** Opening Records for processing block **

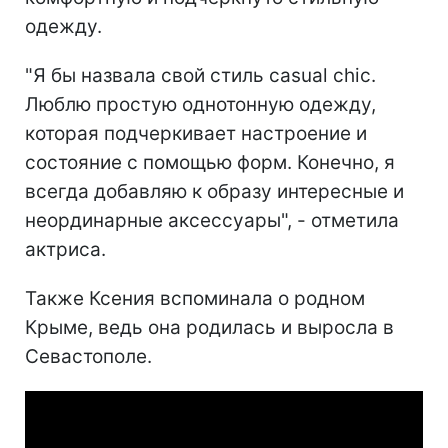
одежду.
"Я бы назвала свой стиль casual chic.
Люблю простую однотонную одежду,
которая подчеркивает настроение и
состояние с помощью форм. Конечно, я
всегда добавляю к образу интересные и
неординарные аксессуары", - отметила
актриса.
Также Ксения вспоминала о родном
Крыме, ведь она родилась и выросла в
Севастополе.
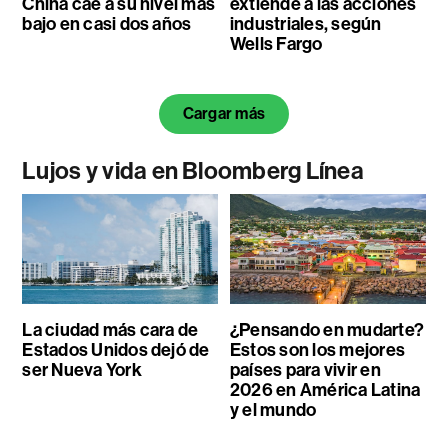
China cae a su nivel más
extiende a las acciones
bajo en casi dos años
industriales, según
Wells Fargo
Cargar más
Lujos y vida en Bloomberg Línea
La ciudad más cara de
¿Pensando en mudarte?
Estados Unidos dejó de
Estos son los mejores
ser Nueva York
países para vivir en
2026 en América Latina
y el mundo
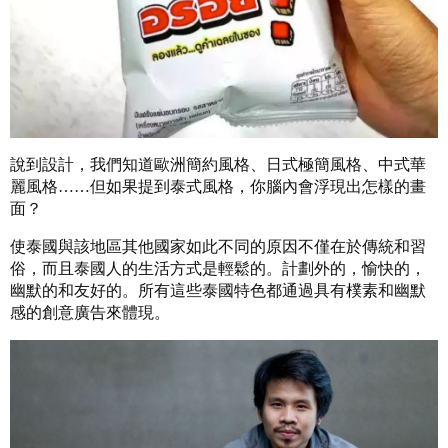
說到設計，我們知道歐洲簡約風格、日式極簡風格、中式華
麗風格……但如果提到泰式風格，你腦內會浮現出怎樣的畫
面？
使泰國與該地區其他國家如此不同的原因不僅在於傳統和習
俗，而且泰國人的生活方式是輕鬆的。計劃外的，愉快的，
幽默的和友好的。所有這些泰國特色都通過具有樸素和幽默
感的創意廣告來體現。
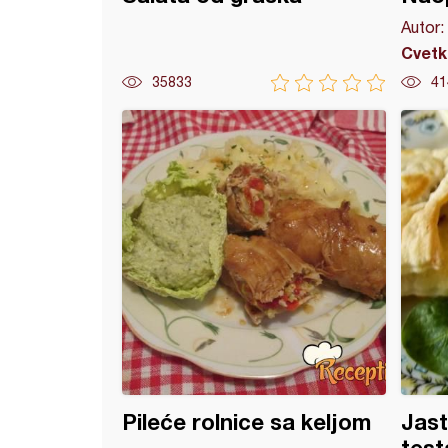
Autor:
Cvetk
35833
41
nina u bešamel sosu, sa piletinom
Pileće rolnice sa keljom
Jast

** Closing Records for processing block **

Action item:
Keep the pictures out and transcribe the listing exactly.

Reply:
одежду.
"Я бы назвала свой стиль casual chic.
Люблю простую однотонную одежду,
которая подчеркивает настроение и
состояние с помощью форм. Конечно, я
всегда добавляю к образу интересные и
неординарные аксессуары", - отметила
актриса.
Также Ксения вспоминала о родном
Крыме, ведь она родилась и выросла в
Севастополе.
China cae a su nivel más
extiende a las acciones
bajo en casi dos años
industriales, según
Wells Fargo
Cargar más
Lujos y vida en Bloomberg Línea
La ciudad más cara de
¿Pensando en mudarte?
Estados Unidos dejó de
Estos son los mejores
ser Nueva York
países para vivir en
2026 en América Latina
y el mundo
說到設計，我們知道歐洲簡約風格、日式極簡風格、中式華
麗風格……但如果提到泰式風格，你腦內會浮現出怎樣的畫
面？
使泰國與該地區其他國家如此不同的原因不僅在於傳統和習
俗，而且泰國人的生活方式是輕鬆的。計劃外的，愉快的，
幽默的和友好的。所有這些泰國特色都通過具有樸素和幽默
感的創意廣告來體現。
Autor:
Cvetk
35833
41
nina u bešamel sosu, sa piletinom
Pileće rolnice sa keljom
Jast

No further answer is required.